26 Sep 2017

Officials grilled at Manawatu Gorge road options meeting

9:13 am on 26 September 2017

Residents in Palmerston North wrestled control of a Transport Agency (NZTA) announcement, demanding their frustrations with the closed Manawatu Gorge be heard.

Ross I'Anson addresses the attendees of the meeting.

Ross I'Anson from the Transport Agency addresses the attendees. Photo: RNZ / Jacob McSweeny

Many were unimpressed with the 13 possible replacements proposed by the agency.

The gorge road between Palmerston North and Woodville has been closed by slips for long periods several times over the years and was closed indefinitely after a landslide on April.

Last night the agency held a public meeting to talk through its list of alternatives routes between Manawatu and Hawke's Bay.

About 150 people were at the Palmerston North Convention Centre to see the options.
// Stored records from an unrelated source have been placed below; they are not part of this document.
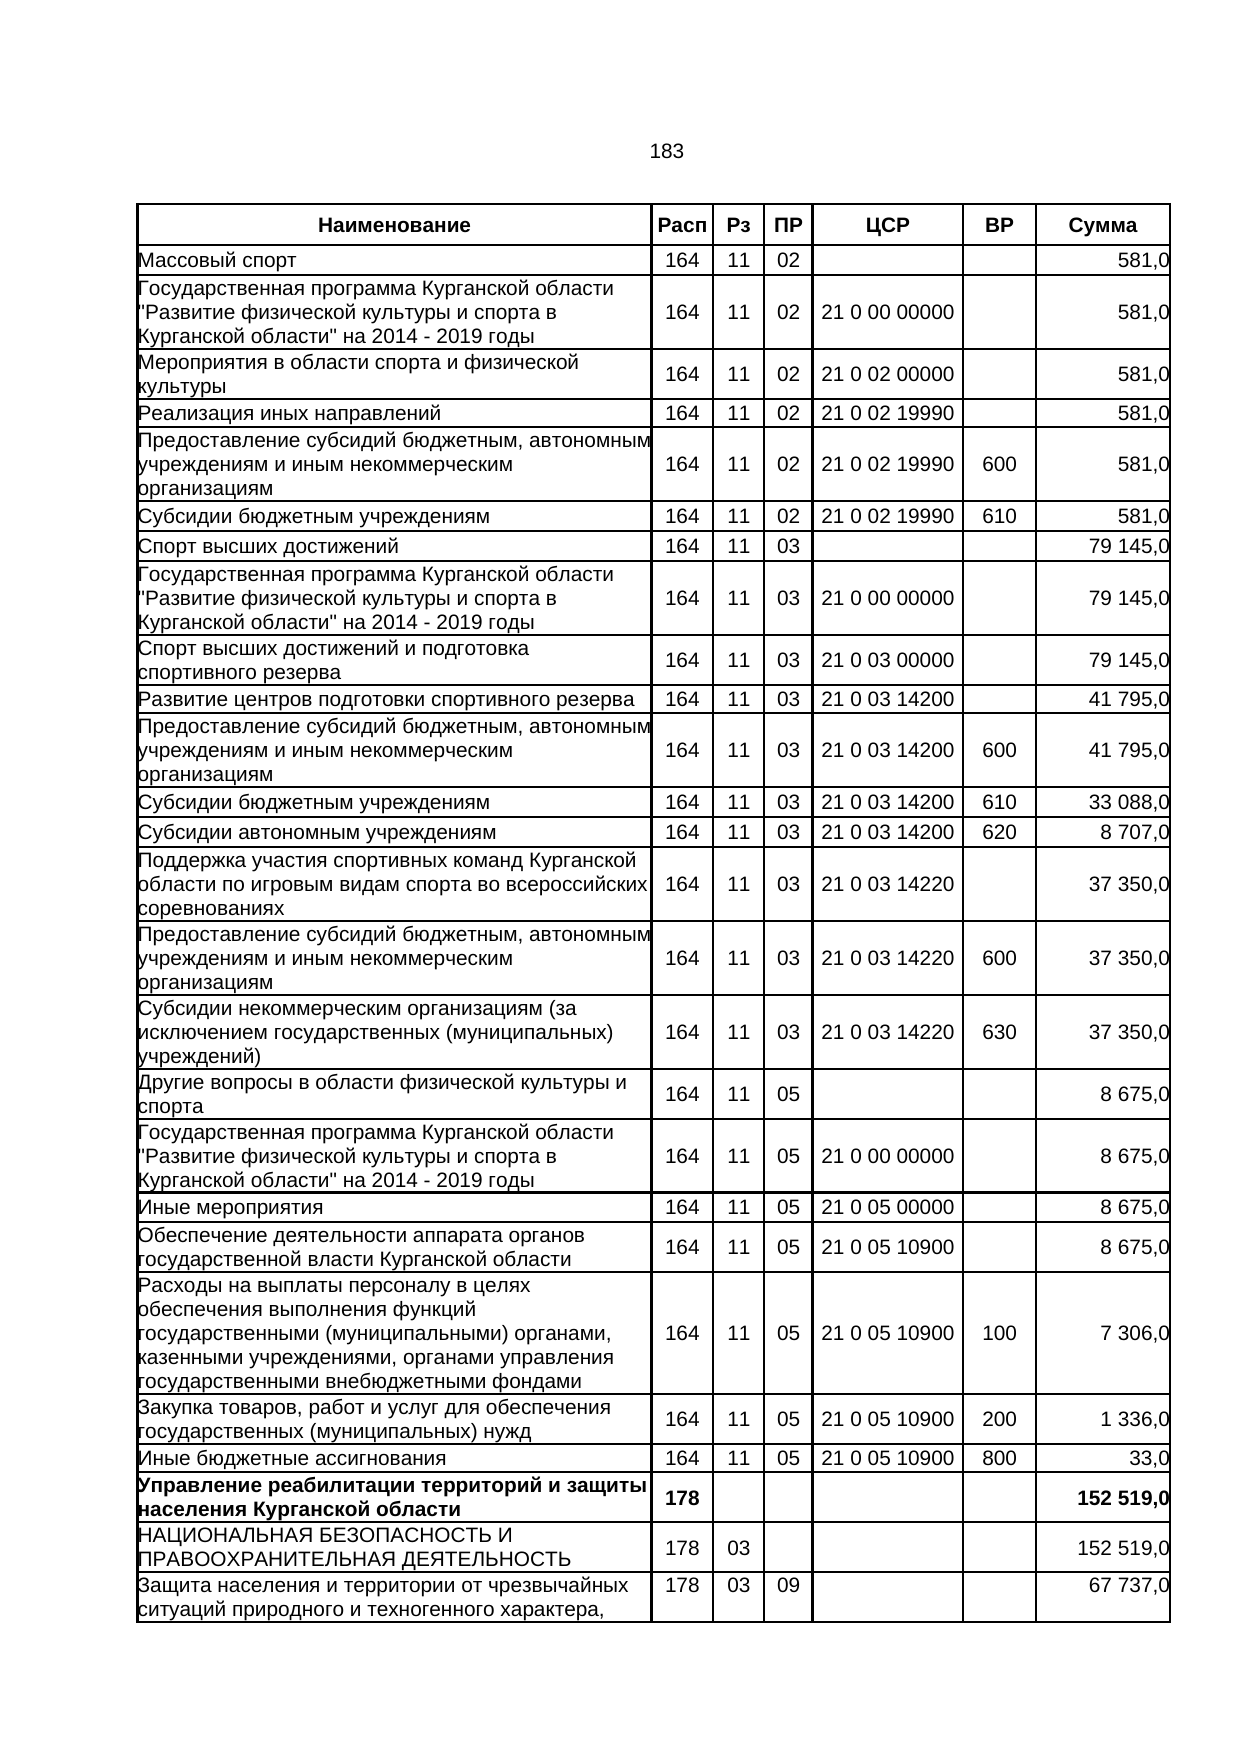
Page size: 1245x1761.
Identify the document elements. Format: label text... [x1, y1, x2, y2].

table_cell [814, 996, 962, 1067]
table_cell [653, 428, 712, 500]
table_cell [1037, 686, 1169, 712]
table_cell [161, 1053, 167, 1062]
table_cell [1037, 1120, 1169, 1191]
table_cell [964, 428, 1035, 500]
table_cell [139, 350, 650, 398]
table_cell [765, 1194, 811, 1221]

They included a viaduct through the gorge, two possible tunnels, a new straight road south of the gorge as well as an upgrade to the Saddle Road.

Check out an interactive map of the options here

A consortium has also approached the Transport Agency about raising the now buried Manawatu Gorge Road and putting a wall in to protect it.

In July, public meetings were heated with angry residents lashing out at the agency's representatives.

Last night an agency staffer tried to tie up the public meeting after outlining the 13 options and taking a few questions, but that was not accepted by the audience.

As a staffer declared 'last question,' local man Ian Flyger reprimanded him.

"Excuse me. I'd like to know - we have about 150 to 200 people here tonight. I think we've all got questions to ask. Why are we limited by you sir, to the last question?"

Ian Flyger

Ian Flyger Photo: RNZ / Jacob McSweeny

That prompted another resident to stand up and call out the agency.

"This is a public meeting - it was advertised as a public meeting and it's not to have a few people at the front and to shut it all down.

"We want the questions and the answers to be heard in public for transparency for the people affected."

He was widely applauded.

Mr Flyger said he wanted more from agency staff.

"It just appears to me they're coming up with an answer that we haven't got an alternative yet. The ongoing problems with the gorge over the years, a considerable number of years, has never really effectively been addressed.

"They're telling us now that they're looking at options but good god wouldn't experience tell us that there should be an alternative or a backup in the case of an emergency.

"We have an emergency now, we have communities on one side of the ranges and the other suffering dramatically and we're getting roads torn up by heavy traffic ... which is adding to the cost," he said.

"It's been very airy fairy"

Hugh Akers owns a farm alongside the Saddle Road.

He said he got a phone call last Friday asking if he would like to come to the meeting - but it was not until he was at the meeting he learned an upgrade option would run through his property.

Hugh Akers

Hugh Akers Photo: RNZ / Jacob McSweeny

"Well it's a bit disturbing really. We hadn't seen any sign of anybody looking around us ... through the property.

"All of a sudden we get this [phone call] to say ... 'you should come a long'. So we thought maybe we are being affected.

Stuart Bolton also farms on the Saddle Road and had two possible routes going through his land.

"They're quite keen on getting a new route. But where they're going to put it ... leaves us in limbo basically.

"What do you do with your farming? If you want to spend money on capital projects ... like re-grassing new paddocks and then ... what's the point because you're going to have a new motorway go through, so I'm sort of holding back a bit."

To get to the Saddle Road means going through the small town of Ashhurst.

People there have been calling for a bypass but the one proposed on Monday night came as a shock to Craig O'Leary.

Craig O'Leary

Craig O'Leary Photo: RNZ / Jacob McSweeny

"At the moment River Road is a dead-end shingle road," he said.

"But in nine months time it might be a temporary State Highway 3. Which means it'll go a hundred metres from our bedroom window."

Mr O'Leary said if the bypass did run by his house he would want NZTA to stump up for some mitigation factors such as double glazing or plants to block the noise.

He was worried the Transport Agency did not have to consult him about putting the bypass down his road because it would not be on his land.

"I'd like them to talk to us and I'm sure they will.

"If they don't talk to us and give us some sort of compensation well they'll probably be hearing a lot more from the O'Learys," he said.

"And I'll be talking to you guys [the media] a lot more because if that's the only thing I've got to fight with is the media well that's what I'll do."

The Transport Agency is to hold a similar meeting in Woodville at 6pm today and another in Ashhurst on Wednesday.

A decision on a replacement to the gorge road is to be made by December.